Certainly, there was nothing in the behaviour of either Stalin or any other Russians at Potsdam after they had been told about the new weapon to suggest that anything quite unusual had happened. Their plans about Japan were not changed one whit. The negotiations with the Chinese were resumed in Moscow after Stalin's and Molotov's
return from Potsdam. There was no suggestion of the Russians being more nervous than before.
If there was anything strange about these negotiations with the Chinese on something which had already been approved in advance by both Roosevelt and Churchill, it was the Chinese attempt to draw out the discussions. What was behind these delaying tactics has since been explained by Mr Byrnes: "If Stalin and Chiang were still negotiating, it might delay Soviet entrance and the Japanese might surrender.
[J. Byrnes, All in One Lifetime (New York, 1958), pp. 291-9.]
And to drag out the Moscow discussions was precisely what on July 23 Chiang Kai-shek had been asked by Washington to do.
On the face of it, these Soviet-Chinese talks, which went on for a fortnight (from June 30
to July 14) before Potsdam, and for another week (August 7 to 14) after Potsdam, should have been little more than a formality. True, the Yalta Agreement said that "the agreement concerning Outer Mongolia and ports and railroads ... will require concurrence of Generalissimo Chiang Kai-shek"; but it also said:
The President [Roosevelt] will take measures to obtain this concurrence. .. The
Heads of the three Great Powers have agreed that these claims of the Soviet Union shall be unquestionably fulfilled after Japan has been defeated.

§ Stated problem a: According to the Potsdam passage, on what date had Washington asked Chiang Kai-shek to drag out the Moscow discussions?
The Potsdam passage and the listing come from separate, unrelated sources.

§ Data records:
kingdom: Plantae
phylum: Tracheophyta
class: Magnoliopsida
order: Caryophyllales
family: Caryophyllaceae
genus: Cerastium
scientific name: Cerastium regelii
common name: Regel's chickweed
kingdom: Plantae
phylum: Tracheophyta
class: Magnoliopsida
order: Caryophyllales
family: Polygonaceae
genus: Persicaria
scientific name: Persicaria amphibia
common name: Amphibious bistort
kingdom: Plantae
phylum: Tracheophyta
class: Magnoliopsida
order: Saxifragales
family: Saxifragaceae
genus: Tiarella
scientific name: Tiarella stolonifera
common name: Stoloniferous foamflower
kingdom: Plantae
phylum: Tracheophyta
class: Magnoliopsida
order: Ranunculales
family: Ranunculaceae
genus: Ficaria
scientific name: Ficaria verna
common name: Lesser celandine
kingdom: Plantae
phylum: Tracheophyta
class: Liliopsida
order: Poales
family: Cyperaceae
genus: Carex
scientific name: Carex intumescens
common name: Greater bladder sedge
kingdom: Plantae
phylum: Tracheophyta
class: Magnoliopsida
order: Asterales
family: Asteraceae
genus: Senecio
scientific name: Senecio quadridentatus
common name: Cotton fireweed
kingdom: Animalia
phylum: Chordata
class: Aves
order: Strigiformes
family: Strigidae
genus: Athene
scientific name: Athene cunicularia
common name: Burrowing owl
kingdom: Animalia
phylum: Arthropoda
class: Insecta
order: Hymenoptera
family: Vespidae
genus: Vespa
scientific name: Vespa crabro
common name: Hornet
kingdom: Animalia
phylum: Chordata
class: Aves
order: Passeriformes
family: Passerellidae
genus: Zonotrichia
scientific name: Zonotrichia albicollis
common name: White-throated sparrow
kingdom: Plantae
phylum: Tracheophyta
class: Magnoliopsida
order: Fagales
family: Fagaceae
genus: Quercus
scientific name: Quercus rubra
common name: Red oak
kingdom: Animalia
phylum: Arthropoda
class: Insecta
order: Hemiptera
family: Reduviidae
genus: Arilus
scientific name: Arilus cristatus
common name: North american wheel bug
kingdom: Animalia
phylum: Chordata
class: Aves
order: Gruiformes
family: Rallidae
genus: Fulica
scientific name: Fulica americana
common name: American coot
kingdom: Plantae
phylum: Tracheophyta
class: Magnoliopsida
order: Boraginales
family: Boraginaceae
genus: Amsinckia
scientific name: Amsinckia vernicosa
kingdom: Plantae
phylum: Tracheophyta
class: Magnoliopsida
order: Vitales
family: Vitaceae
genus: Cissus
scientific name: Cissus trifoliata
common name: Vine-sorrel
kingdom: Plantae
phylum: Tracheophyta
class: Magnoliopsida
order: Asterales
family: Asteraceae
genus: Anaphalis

§ Stated problem b: Arrange the lines of the listing, everything from the line containing "order: Gruiformes" down to the end of the listing, as a JSON list of strings with one string per line, leaving out blank lines.

§ Exercise output a: July 23

§ Exercise output b:
[
  "order: Gruiformes",
  "family: Rallidae",
  "genus: Fulica",
  "scientific name: Fulica americana",
  "common name: American coot",
  "kingdom: Plantae",
  "phylum: Tracheophyta",
  "class: Magnoliopsida",
  "order: Boraginales",
  "family: Boraginaceae",
  "genus: Amsinckia",
  "scientific name: Amsinckia vernicosa",
  "kingdom: Plantae",
  "phylum: Tracheophyta",
  "class: Magnoliopsida",
  "order: Vitales",
  "family: Vitaceae",
  "genus: Cissus",
  "scientific name: Cissus trifoliata",
  "common name: Vine-sorrel",
  "kingdom: Plantae",
  "phylum: Tracheophyta",
  "class: Magnoliopsida",
  "order: Asterales",
  "family: Asteraceae",
  "genus: Anaphalis"
]